Other attacks have been subtle. Apple, for example, irked Google’s executives by shipping the iPhone with default browser settings that declined to accept cookies, the bits of code that advertising companies—like Google—use to track people’s behaviour on the web. Google responded with a workaround that bypassed the iPhone’s privacy settings and effectively allowed the tracking of users without their permission. Once exposed, the ruse led to an investigation by the U.S. Federal Trade Commission, which last week ordered Google to pay a $22.5-million fine.

And then there are the dizzying number of competing services, all of which, analysts predict, will unleash a new wave of mobile innovation. To get you where you’re going: Apple’s new Maps application vs. Google Maps. To fill your phone with multimedia content: iTunes vs. Google Play. To supply you with local weather forecasts, traffic conditions or restaurant recommendations: Apple’s Siri digital assistant vs. Google Now. To allow for mobile payments: Apple’s upcoming Passbook vs. Google Wallet. To store your information: iCloud vs. Google Drive. The list goes on. “Just like any business, they want to do anything to keep you in one, single ecosystem,” says Ken Dulaney, an analyst at Gartner Research.

Yet even as the bullets fly, both sides are aware they can’t rid themselves of each other completely. Apple knows its users still want Google’s search engine, and Google still wants iPhone users to watch YouTube, which is why a Google spokesperson told Maclean’s it’s “working with Apple to ensure we have the best possible YouTube experience for iOS users.”

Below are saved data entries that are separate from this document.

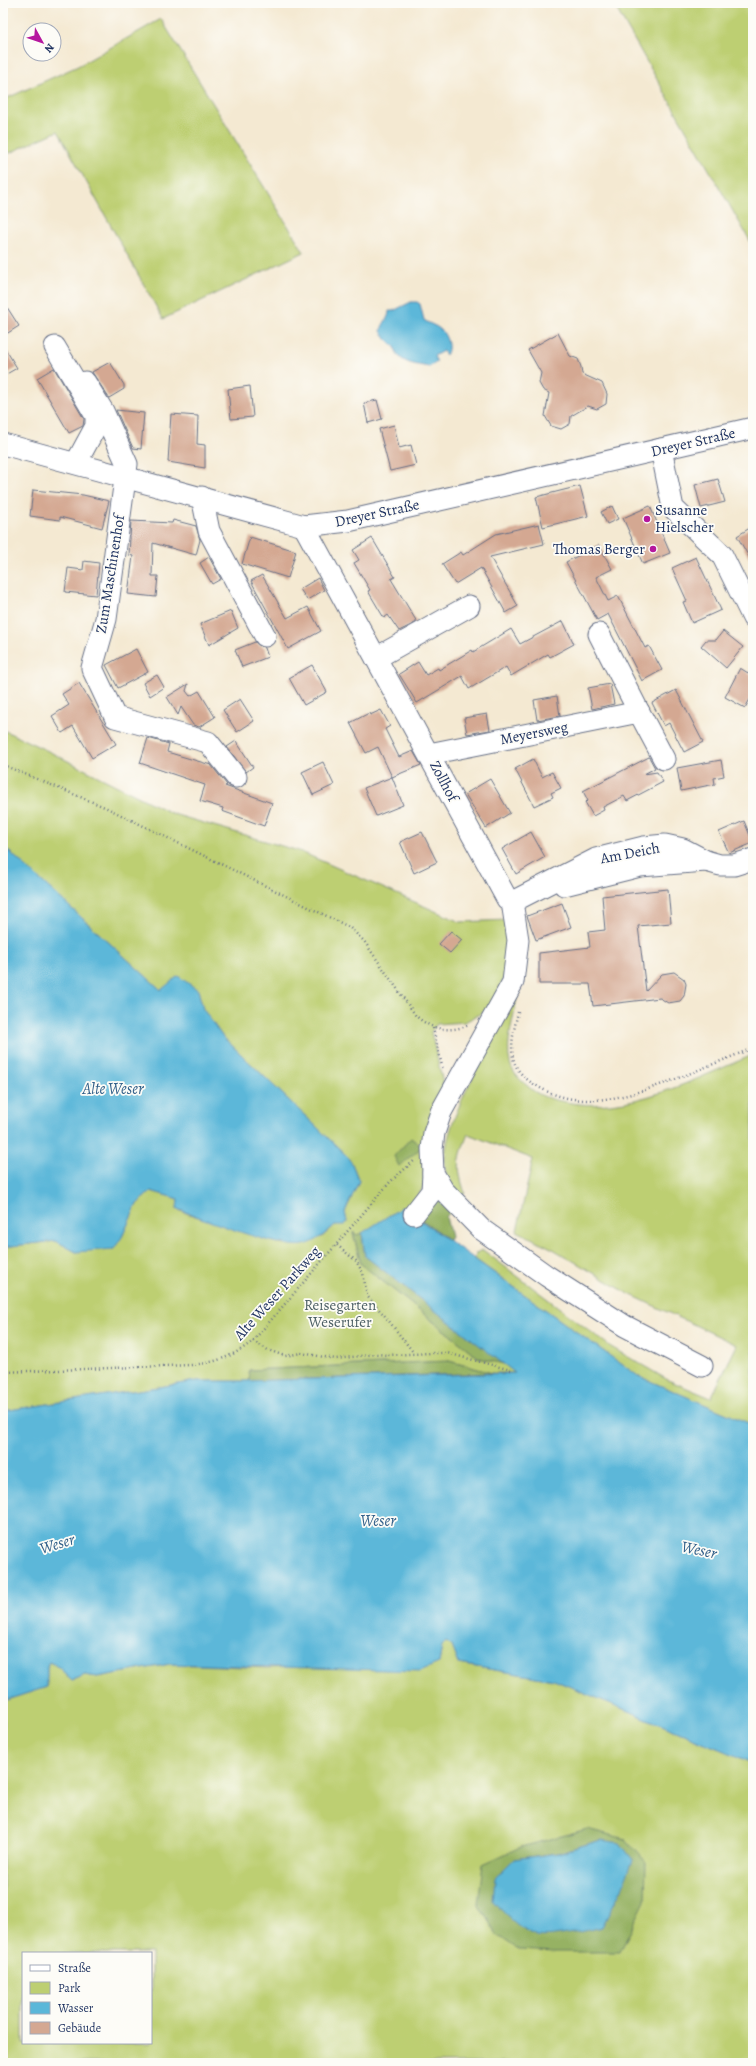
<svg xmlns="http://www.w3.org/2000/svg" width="756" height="2066" font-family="Alegreya,serif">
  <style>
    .green { fill: #bdcf72; stroke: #6c7f68; fill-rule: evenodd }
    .forest { fill: #96b264; stroke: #587061; fill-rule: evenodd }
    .water { fill: #5bb7d9; stroke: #3b739c }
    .building { fill: #d4a892 }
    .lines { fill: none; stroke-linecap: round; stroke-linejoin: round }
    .minor-casing { stroke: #677087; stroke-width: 23 }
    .path { stroke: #677087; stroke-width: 2.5; stroke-dasharray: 1 3; stroke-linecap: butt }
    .minor { stroke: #fff; stroke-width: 21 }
    .poi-dot { fill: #b5179e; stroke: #fdfcf7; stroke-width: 1.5 }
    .labels { text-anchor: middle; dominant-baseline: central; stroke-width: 3.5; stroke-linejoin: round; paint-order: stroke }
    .street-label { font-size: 15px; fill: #1b2f5e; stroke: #fdfcf7 }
    .poi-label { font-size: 15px; fill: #1b2f5e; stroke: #fdfcf7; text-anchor: start }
    .park-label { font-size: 15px; fill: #4c5f64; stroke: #fdfcf7 }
    .water-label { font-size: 16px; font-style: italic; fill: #315f89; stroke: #fdfcf7 }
  </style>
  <rect width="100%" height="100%" fill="#fdfcf7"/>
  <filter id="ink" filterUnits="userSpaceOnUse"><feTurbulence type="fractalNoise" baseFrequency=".025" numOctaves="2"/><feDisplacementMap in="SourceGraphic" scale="8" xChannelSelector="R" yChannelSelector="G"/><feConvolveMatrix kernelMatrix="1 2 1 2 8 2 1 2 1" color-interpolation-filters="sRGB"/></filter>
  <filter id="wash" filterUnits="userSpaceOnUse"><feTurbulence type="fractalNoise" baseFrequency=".012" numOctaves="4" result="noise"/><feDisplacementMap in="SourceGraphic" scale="16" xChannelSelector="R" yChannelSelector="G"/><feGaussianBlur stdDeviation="0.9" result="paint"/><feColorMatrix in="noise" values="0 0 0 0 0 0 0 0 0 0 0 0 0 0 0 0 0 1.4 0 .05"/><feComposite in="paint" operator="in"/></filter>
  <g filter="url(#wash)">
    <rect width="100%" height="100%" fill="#f4e9d2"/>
    <g class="green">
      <polygon points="613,3 753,3 753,246"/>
      <polygon points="161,19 304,252 163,319 58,131 3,156 3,100 78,66"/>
      <polygon points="3,730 46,750 173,814 299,851 460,922 507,920 513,951 494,1006 465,1022 437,1024 431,1032 445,1091 430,1175 410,1211 402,1207 363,1233 357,1235 353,1233 361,1264 479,1358 504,1364 516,1373 492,1373 449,1361 249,1370 250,1381 197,1381 3,1411 3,1247 56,1241 76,1252 122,1237 137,1204 151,1191 178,1199 177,1210 283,1245 322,1237 335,1225 347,1222 345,1212 359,1181 350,1159 222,1036 203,1009 198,990 161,990 3,846"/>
      <path d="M517,997C514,1018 505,1043 510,1063C513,1075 522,1081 531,1089C540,1096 550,1099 561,1101C628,1117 693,1079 753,1055V1425L638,1376L475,1259L476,1253L483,1250L611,1347L668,1380L711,1398L737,1345L629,1294L553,1249L517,1231L533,1159L468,1134C458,1159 456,1167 465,1193L461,1196C457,1191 451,1187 449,1182C427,1139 497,1037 517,997Z"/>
      <path d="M446,1642L452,1646L459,1664L554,1680L753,1763V2063H3V1701L47,1687V1667L50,1662L56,1665L72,1680L85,1675L97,1677L170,1664L267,1668L439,1663L442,1646ZM23,1953H151V2043H23Z"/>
    </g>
    <g class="forest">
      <polygon points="411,1138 422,1147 399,1166 394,1156"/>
      <polygon points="438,1196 452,1209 446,1217 451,1237 449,1240 418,1217"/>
      <polygon points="353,1232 357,1235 362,1233 365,1256 504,1364 479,1358 361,1264"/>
      <polygon points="449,1361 492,1373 250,1381 249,1370"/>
      <path d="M587,1829L626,1839L646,1862L645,1901L620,1952H555L519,1950L497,1935L478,1904L483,1864L518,1848ZM601,1840L570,1934L514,1859L558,1853Z"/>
    </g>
    <g class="water">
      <path d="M411,302H417L420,304L424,320C429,324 435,325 440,329C447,335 451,348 446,355L443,351L434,356L437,362L429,367C415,364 398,364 395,347L386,339L381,331C382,323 389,319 389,311H393Z"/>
      <path d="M3,846L161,990L178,976L198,990L203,1009L222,1036L350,1159L359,1181L345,1212L347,1222L345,1225H335C326,1233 317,1242 304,1245C280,1250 203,1218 177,1209L178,1199L151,1191L137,1204L122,1237L114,1249L76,1252L56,1241L3,1247Z"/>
      <polygon points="402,1207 638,1376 753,1425 753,1763 554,1680 459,1664 452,1646 446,1642 442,1646 439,1663 420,1671 170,1664 97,1677 85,1675 72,1680 56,1665 50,1662 47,1667 47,1687 3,1701 3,1411 197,1381 242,1381 515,1373 365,1256 362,1233"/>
      <path d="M601,1840L620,1843L633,1860L623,1886L602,1927C588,1930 549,1939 537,1936C521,1931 503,1912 493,1901L495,1878L514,1859L558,1853Z"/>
    </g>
    <g id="blocks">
      <g class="building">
        <polygon points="3,301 19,326 3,336"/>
        <polygon points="558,333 570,356 578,359 581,367 582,374 602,383 607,394 606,404 597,409 588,406 571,416 570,424 561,429 551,426 545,416 549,393 543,390 539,383 541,373 528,350"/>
        <polygon points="3,345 17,368 3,376"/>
        <polygon points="110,362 124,385 124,389 109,398 92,372"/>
        <polygon points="54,368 84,419 83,426 69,433 37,378"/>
        <polygon points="250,386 253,417 231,419 228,389"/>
        <polygon points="377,400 382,419 368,423 364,403"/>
        <polygon points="116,410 144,413 141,449 133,448"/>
        <polygon points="171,414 198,416 197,444 205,445 205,468 168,462"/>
        <polygon points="394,425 399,448 411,445 416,465 390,471 379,429"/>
        <polygon points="718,479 725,502 701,508 695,485"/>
        <polygon points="580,486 588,516 543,527 536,497"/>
        <polygon points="33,490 83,495 109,501 102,528 60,517 60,520 30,516"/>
        <polygon points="612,506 618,519 607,524 601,512"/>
        <polygon points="650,506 670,553 643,564 623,518"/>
        <polygon points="173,520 196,526 200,540 196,555 153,543 152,576 158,576 156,597 128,594 133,556 129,555 131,521 172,523"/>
        <polygon points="539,524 544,544 490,557 518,606 506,613 481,568 455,584 442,564 461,552 463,555 496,534"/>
        <polygon points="753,526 753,564 737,536"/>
        <polygon points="250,537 296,551 288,578 242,564"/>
        <polygon points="372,538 395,577 391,579 417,622 399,631 388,615 384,618 368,591 370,590 354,563 359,560 353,550"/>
        <polygon points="599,545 612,569 596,577 608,601 618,596 645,648 649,646 662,670 642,681 608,614 597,620 566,562"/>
        <polygon points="209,557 221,579 212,584 200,563"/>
        <polygon points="696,557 721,610 692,623 683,602 687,601 672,568"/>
        <polygon points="84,561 99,563 96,595 65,592 68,568 83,570"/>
        <polygon points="262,575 287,618 308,607 321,631 288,649 251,581"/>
        <polygon points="318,578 324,590 307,600 300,589"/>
        <polygon points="231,611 238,628 209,645 200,624"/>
        <polygon points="563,621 574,644 550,657 548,654 511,676 506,667 469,689 462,676 417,703 399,674 418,662 426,675 438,668 439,670 472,650 473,652 511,629 520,644"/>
        <polygon points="723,631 743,647 726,668 701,646 706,640 716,640"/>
        <polygon points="255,642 265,648 268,657 242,667 235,650"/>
        <polygon points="136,649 148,672 118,688 106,665"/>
        <polygon points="312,665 327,692 304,705 289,678"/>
        <polygon points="740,668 753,676 753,694 745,708 725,697"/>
        <polygon points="157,675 164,687 150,696 143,683"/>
        <polygon points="79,683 116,744 92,758 73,726 62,733 52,716 69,705 62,694"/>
        <polygon points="188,684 186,691 190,696 199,691 215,717 199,727 193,725 181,707 178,715 167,697"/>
        <polygon points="610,684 614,704 592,709 588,688"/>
        <polygon points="676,690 703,742 684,752 669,723 664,726 652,703"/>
        <polygon points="557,696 560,716 537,720 534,700"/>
        <polygon points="240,699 254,721 237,732 223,710"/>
        <polygon points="381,710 390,726 385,729 399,757 413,751 421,765 392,777 378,747 366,753 350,723 369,713 370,715"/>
        <polygon points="487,714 490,730 467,734 464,718"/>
        <polygon points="148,738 169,744 167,752 211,765 227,785 225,786 272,803 264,826 222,811 223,808 200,801 205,785 140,763"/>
        <polygon points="236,741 253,767 246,772 227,747"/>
        <polygon points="649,757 655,768 644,774 657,772 663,782 627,801 624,796 603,807 604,810 593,816 585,802 588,801 583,791"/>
        <polygon points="533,759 542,777 552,772 561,788 551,793 553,797 534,806 515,769"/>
        <polygon points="721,760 724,776 714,778 715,784 681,791 677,768"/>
        <polygon points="323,762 334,785 313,795 302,772"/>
        <polygon points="392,777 403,805 376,816 364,788"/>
        <polygon points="490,779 510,813 486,828 465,794"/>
        <polygon points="744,821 753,843 729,853 719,832"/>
        <polygon points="422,832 437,862 414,873 400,842"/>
        <polygon points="531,832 545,857 516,874 502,849"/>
        <polygon points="668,889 671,923 638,926 646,991 662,974 674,972 684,979 686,984 684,996 680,1001 668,1003 660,998 593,1006 590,984 539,984 539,953 590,947 588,932 605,930 602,896"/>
        <polygon points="562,903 571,927 536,940 527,916"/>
        <polygon points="451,931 462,940 450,953 439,944"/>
      </g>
    </g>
  </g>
  <g filter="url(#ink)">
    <use href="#blocks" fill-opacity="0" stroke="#677087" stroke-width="1"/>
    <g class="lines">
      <g class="minor-casing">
        <g id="minor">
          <polyline points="55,347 96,416 96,426 76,463"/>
          <polyline points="85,382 103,411 127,464 106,619 92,668 115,717 208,742 236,777"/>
          <polyline points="3,444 304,526 348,521 753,428"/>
          <polyline points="661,449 673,508 722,555 753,618"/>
          <polyline points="202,497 209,531 265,636"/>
          <polyline points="304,526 501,888 507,899 512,902"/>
          <polyline points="599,634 639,712"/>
          <polyline points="376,658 469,606"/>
          <polyline points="429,754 639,712 664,759"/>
          <polyline points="564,885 640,866 706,861"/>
          <polyline points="512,902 518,940 513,982 441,1112 434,1133 432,1149 433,1173 443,1190 481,1229 547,1276 625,1326 702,1366"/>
          <polyline points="512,902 596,859 644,847 665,845 683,849 706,861 720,865 734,865 753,859"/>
          <polyline points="414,1214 432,1191 433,1173"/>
        </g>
      </g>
      <g class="path">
        <path d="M3,765L107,808L349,927L364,941L416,1016C432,1030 449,1033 469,1025"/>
        <path d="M518,1012C515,1026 510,1043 513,1057C515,1070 526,1080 537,1086C584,1115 640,1093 686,1075C708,1066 731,1057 753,1048"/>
        <polyline points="433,1028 443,1070"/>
        <polyline points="337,1245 356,1261 363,1273 367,1296 385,1316 413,1352"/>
        <polyline points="253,1341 268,1350 285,1356 301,1353 336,1359 376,1354 389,1355 432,1353 447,1353 511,1370"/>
        <path d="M3,1372L191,1365C218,1362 232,1357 253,1341L390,1182L415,1160"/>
      </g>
      <use href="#minor" class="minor"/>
    </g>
  </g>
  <g class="poi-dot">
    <circle cx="647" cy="519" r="4"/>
    <circle cx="653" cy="549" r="4"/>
  </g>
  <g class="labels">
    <g class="street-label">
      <text transform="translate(693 442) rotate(-13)">Dreyer Straße</text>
      <text transform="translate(377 513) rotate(-12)">Dreyer Straße</text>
      <text transform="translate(110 574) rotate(-81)">Zum Maschinenhof</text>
      <text transform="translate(534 733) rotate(-11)">Meyersweg</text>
      <text transform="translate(444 781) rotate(62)">Zollhof</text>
      <text transform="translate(630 853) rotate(-11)">Am Deich</text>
      <text transform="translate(277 1293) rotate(-48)">Alte Weser Parkweg</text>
    </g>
    <g class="poi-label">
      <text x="655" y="510">Susanne<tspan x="655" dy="17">Hielscher</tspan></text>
      <text x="645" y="549" text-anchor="end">Thomas Berger</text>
    </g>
    <g class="park-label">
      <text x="340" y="1305">Reisegarten<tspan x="340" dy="17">Weserufer</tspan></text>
    </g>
    <g class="water-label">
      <text x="113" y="1089">Alte Weser</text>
      <text x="378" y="1521">Weser</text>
      <text transform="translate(57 1544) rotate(-17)">Weser</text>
      <text transform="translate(699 1550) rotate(12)">Weser</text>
    </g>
  </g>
  <rect width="756" height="2066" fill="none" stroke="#fdfcf7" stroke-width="16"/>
  <rect x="22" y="1952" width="130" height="92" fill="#fdfcf7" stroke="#a3aaba"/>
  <rect x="30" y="1965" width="20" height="6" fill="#ffffff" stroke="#a3aaba"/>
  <text x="58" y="1972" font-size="12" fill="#1b2f5e">Straße</text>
  <rect x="30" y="1982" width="20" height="12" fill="#bdcf72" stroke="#a3aaba"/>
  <text x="58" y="1992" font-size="12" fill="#1b2f5e">Park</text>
  <rect x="30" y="2002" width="20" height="12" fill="#5bb7d9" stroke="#a3aaba"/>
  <text x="58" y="2012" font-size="12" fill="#1b2f5e">Wasser</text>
  <rect x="30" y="2022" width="20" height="12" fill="#d4a892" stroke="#a3aaba"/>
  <text x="58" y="2032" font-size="12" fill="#1b2f5e">Gebäude</text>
  <g transform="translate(42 42) rotate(130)"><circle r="19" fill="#fdfcf7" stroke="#a3aaba"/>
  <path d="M0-3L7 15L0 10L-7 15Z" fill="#b5179e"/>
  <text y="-6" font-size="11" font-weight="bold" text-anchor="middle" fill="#1b2f5e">N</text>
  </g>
</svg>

So who is likely to come out ahead? Gene Munster, an analyst at Piper Jaffray, says he’s betting on Apple over the next few years. As the smartphone wars enter their third inning, (the first being about the phones themselves, the second over apps), Munster argues the next battlefield will focus on integrated services that can be used to sell advertising. He notes that Apple has so far inked deals with Yelp (for restaurant reviews), Fandango (for movie tickets) and Open Table (for restaurant reservations), in the belief that such information is ultimately more useful to smartphone users than mere access to the web—particularly if it can be dialled up quickly and seamlessly. In Apple’s view, an iPhone user looking for a restaurant recommendation can just ask Siri where to eat, bypassing Google entirely. “If you look at the searches that are monetizable,” says Munster, “Apple appears to be going after the ones you can actually make money on.”

Of course, that assumes Siri works as advertised. So far it has failed to live up to expectations, getting stumped on basic questions or delivering inaccurate information. “It’s Apple’s attempt to get people to think about search differently,” says IDC’s Restivo. “But right now it’s more of a punchline than a competitive alternative.” Tim Cook, Apple’s CEO and former supply-chain guru, has nevertheless promised to “double down” on Siri’s core artificial intelligence technology, which, in fairness, is a field that has stumped computer engineers for decades. Not to be outdone, Google recently said it was updating its own voice-search application so its web searches would feel more personal and, effectively, Siri-like.

With each blow and counter-blow, Apple and Google are showing they’re prepared for a knock-down, drawn-out battle for industry supremacy. And that can only be a good thing for consumers. “There’s constant innovation in this space that far outpaces what we’ve seen in the PC world,” says Forrester’s Golvin, adding that the pitched battle between Apple and Google suggests there’s little risk of a comfortable duopoly forming any time soon. “We’re seeing constant innovation in displays, memory, sensors and image processing.”